Espiritualidad · Duelo

Visitas Nocturnas de Fallecidos: Fe, Ciencia y Duelo

“Sentí que estaba ahí de verdad.” Una experiencia que miles de familias chilenas comparten en silencio. La exploramos desde la fe, la psicología y el acompañamiento en duelo.

Publicado el · Funeraria Tobalaba

“Me visitó en sueños y se veía tan bien.” “Fue tan real que cuando desperté seguí buscándola.” Estas palabras las escuchamos con frecuencia en las familias que acompañamos. Las visitas nocturnas de fallecidos —ese tipo de sueño donde la presencia del ser querido se siente casi tangible— son una de las experiencias más profundas y comunes en el proceso de duelo.

¿Qué son las visitas nocturnas?

Los investigadores del duelo las denominan visitation dreams (sueños de visita) y los distinguen de los sueños ordinarios por varias características:

  • El fallecido aparece joven, saludable y en paz
  • La comunicación es clara, directa, sin el caos narrativo de los sueños comunes
  • Al despertar, la sensación es de paz o consuelo, no de angustia
  • El recuerdo del sueño permanece vívido por días o semanas

Un estudio publicado en el American Journal of Hospice and Palliative Medicine(2014) encontró que el 58% de las personas en duelo reportaban haber tenido al menos una visita nocturna, y que la mayoría las describía como experiencias reconfortantes.

La mirada espiritual en Chile

En el contexto cultural y religioso chileno, estas experiencias tienen un significado espiritual particular.
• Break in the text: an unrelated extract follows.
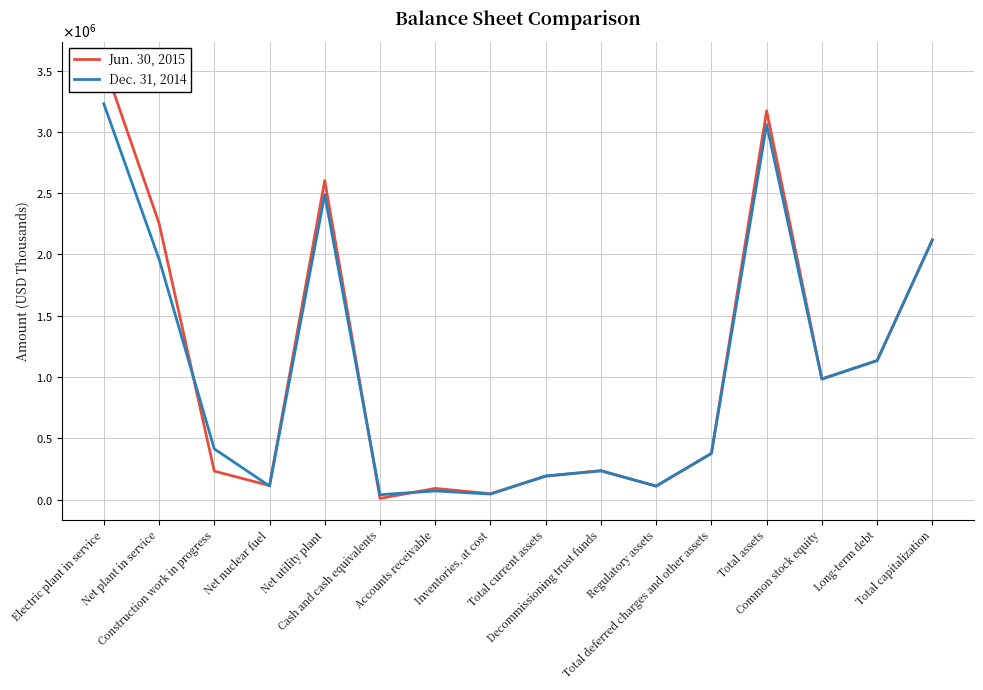

At which label is Dec. 31, 2014 closest to 1634879?

Net plant in service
Para muchas familias, se trata de una señal real de que el ser querido “está bien donde está.”

Desde la tradición cristiana, estas experiencias se abordan con apertura: ni se afirman como apariciones sobrenaturales ni se niegan como meras ilusiones. Lo que importa es el efecto en la persona: si genera paz y permite continuar el duelo, se acoge como un don.

En comunidades con raíces mapuche o sincréticas, la comunicación con los antepasados —incluso en sueños— es parte de la cosmología y no genera el mismo extrañamiento que en contextos más secularizados.
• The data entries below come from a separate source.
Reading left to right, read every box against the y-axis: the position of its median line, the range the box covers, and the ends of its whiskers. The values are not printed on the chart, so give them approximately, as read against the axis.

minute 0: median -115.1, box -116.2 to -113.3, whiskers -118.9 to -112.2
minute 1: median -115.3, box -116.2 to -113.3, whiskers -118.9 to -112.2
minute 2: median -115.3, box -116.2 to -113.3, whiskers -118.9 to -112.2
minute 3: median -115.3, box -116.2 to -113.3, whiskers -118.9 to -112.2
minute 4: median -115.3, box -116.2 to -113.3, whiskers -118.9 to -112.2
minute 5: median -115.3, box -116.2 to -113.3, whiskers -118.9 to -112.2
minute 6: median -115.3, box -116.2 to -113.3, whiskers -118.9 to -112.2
Lo que dice la neurociencia

Desde la óptica científica, estas experiencias se explican por la capacidad del cerebro de reconstruir de forma extremadamente fiel la presencia sensorial de alguien significativo. El córtex prefrontal —que en vigilia nos recuerda que esa persona ya no está— baja su guardia durante el sueño REM, permitiendo que la experiencia se viva como real.
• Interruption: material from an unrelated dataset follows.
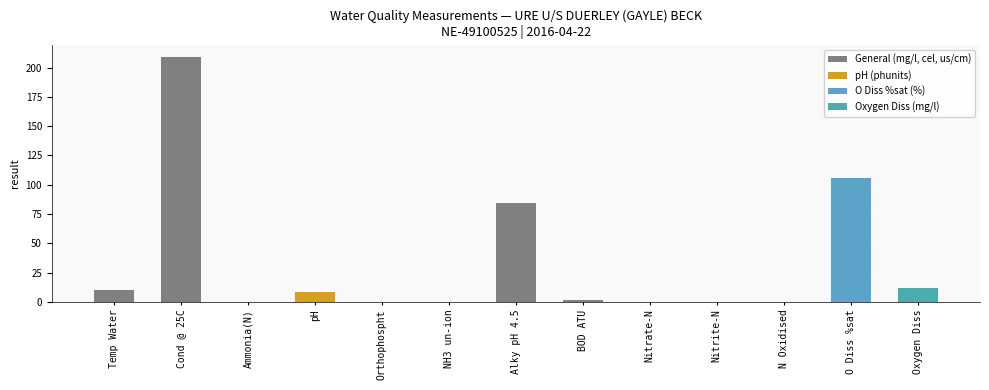

What is the sum of all values?

432.2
Esto no las hace menos valiosas. Para el cerebro en duelo, vivir esa experiencia de reencuentro puede cumplir una función reparadora real, independientemente de si tiene o no una dimensión espiritual objetiva.

Cómo acoger estas experiencias

  1. No las racionalices de inmediato: permítete sentir lo que el sueño generó antes de buscar una explicación.
  2. Escríbelas: registrar los detalles ayuda a integrarlas y a descubrir mensajes emocionales implícitos.
  3. Compártelas si puedes: con un familiar, un sacerdote, un psicólogo o un grupo de apoyo en duelo.
  4. No las exijas: intentar “provocar” estas visitas puede generar frustración. Llegan cuando el cerebro y el corazón están listos.